[March 21, 2020] Before there were government-mandated recycling, sanitary landfills, and rules saying what you can and cannot take to the dump, every community had its Town Dump. As a young teenager, I worked at one to pick out valuable items to sell and reuse.
On my first day on the job, I found a non-working vacuum cleaner. I got it operating by merely cleaning out the hose. Now it was worth $5, and I got a dollar for my efforts. For a 13-year-old, a dollar was like being rich. I ran to the corner 5 & 10 Cent Store to buy candy.
Working as a kid taught me some valuable lessons. There was no minimum wage, so my employer owed me nothing. I made money by figuring out how to make something of value; creativity pays. If I didn’t work, I got no pay; privilege was irrelevant. I was hired based on my ability to sell myself; self-reliance works. And, the harder and smarter I worked, the more I got paid.

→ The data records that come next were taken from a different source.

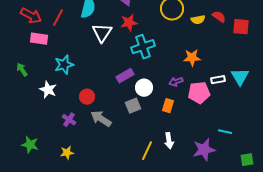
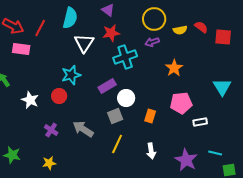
orange star: (192, 58) -> (174, 68), turned -30
cyan star: (64, 65) -> (71, 75), moved
white rectangle: (218, 80) -> (200, 122), moved
purple arrow: (176, 82) -> (152, 42), moved
red circle: (87, 97) -> (59, 96), moved
cyan line: (225, 132) -> (215, 153), moved
purple star: (204, 150) -> (186, 160), turned -30
yellow line: (147, 151) -> (117, 144), moved

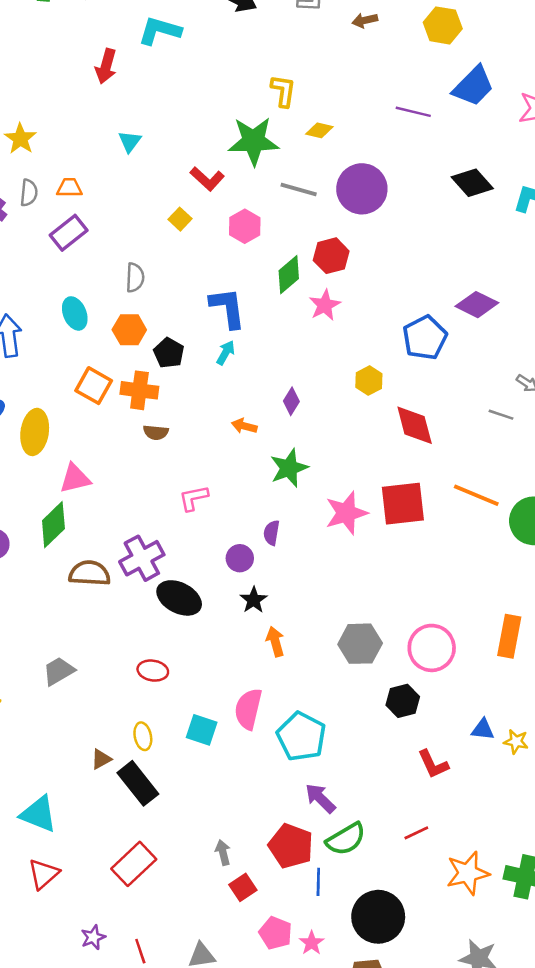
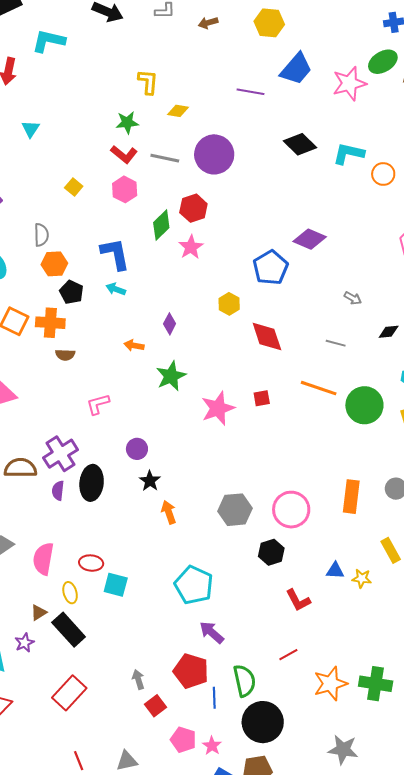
green star: (253, 141) -> (127, 122), size x0.6
red L-shape: (207, 179) -> (124, 154), moved
orange hexagon: (129, 330) -> (54, 264), moved
cyan arrow: (226, 353) -> (116, 289), turned -96
gray line: (501, 415) -> (336, 343), moved
red square: (403, 504) -> (262, 398), size x0.5
purple semicircle: (271, 533) -> (58, 491), moved
black ellipse: (179, 598) -> (92, 483), turned 72
red ellipse: (153, 671) -> (91, 563), moved
pink semicircle: (248, 709) -> (43, 559), moved
green semicircle: (346, 839) -> (244, 681), moved, turned -68
purple star: (93, 937) -> (25, 643), moved

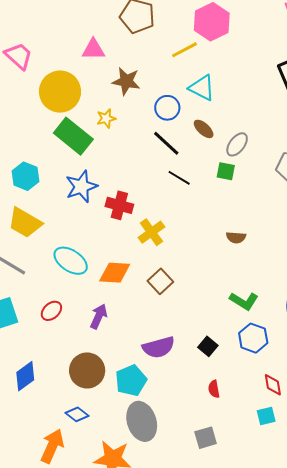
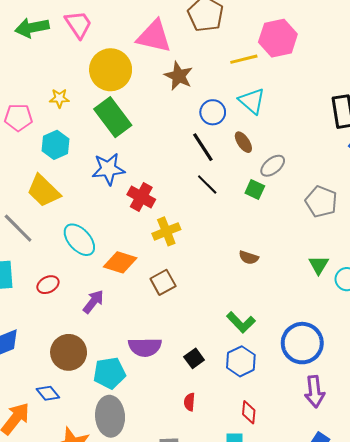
pink triangle: (93, 49) -> (154, 36), size x1.5
yellow star: (106, 118) -> (59, 98), moved

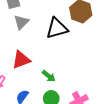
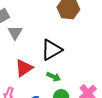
black triangle: (57, 28) -> (51, 50), moved

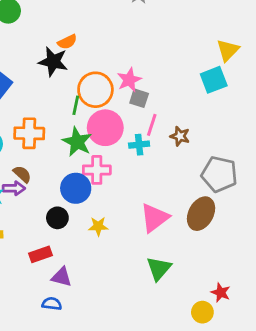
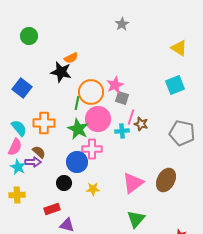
yellow triangle: (228, 50) -> (179, 48), moved, turned -42
brown star: (180, 136) -> (141, 124), moved
gray pentagon: (219, 174) -> (182, 133), moved

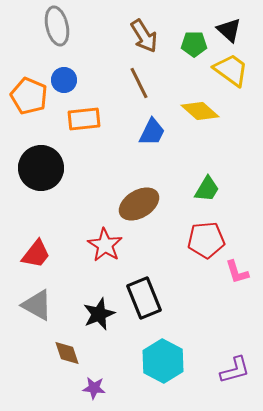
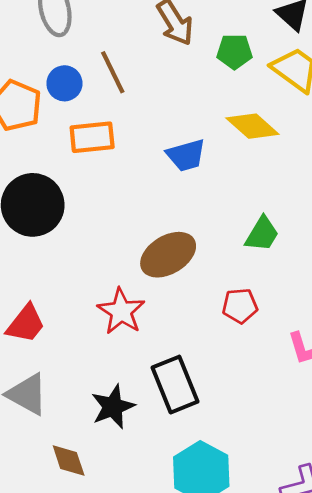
green pentagon: (194, 44) -> (234, 52), moved
brown line: (139, 83) -> (113, 72), moved
blue trapezoid: (152, 132) -> (186, 155), turned 48
red pentagon: (206, 240) -> (240, 306), moved, size x0.7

Of course, this was not a job anybody could do. It was dirty, disgusting, and dangerous. Almost daily, I had cuts on my hands and splinters in my fingers. There were no safety gloves or protective eye equipment. While safety does pay, it was not our main concern. Safety ranked pretty low on our priority list.
I also learned to be brutally frank but also polite. There’s an old Southern quote that says, “You can catch more bees with honey than with vinegar.” So being honest and open pays, especially in the long term (for a teenager, the long term is more than a week). Local folks would ask me to look for specific items and gave me a few quarters for my trouble. I told them whether I could deliver or not, and kept my promise. I couldn’t imagine that people would give me money for a future effort.
I learned too that you had to be polite with people. Otherwise, they wouldn’t treat you very well and certainly not give me money. Now, it is important to remember I’m a 13-year-old, and yet I saw it happen. Without this “job,” I would not have made this revelation. If there had been a minimum wage, my boss would not have hired me. He made money because I made money for him. It gave me an opportunity, and not only was it a bit of fun, but I also became well known in my small town.
My boss was the town mayor. He had a son, Randy, who became one of my best friends in those days. So there was value outside work. Later, when I had my first girlfriend, I had a few dollars left over, far more than any other boys my age. We would have married (true story), but I moved away soon after I went to Middle School and later joined the Army.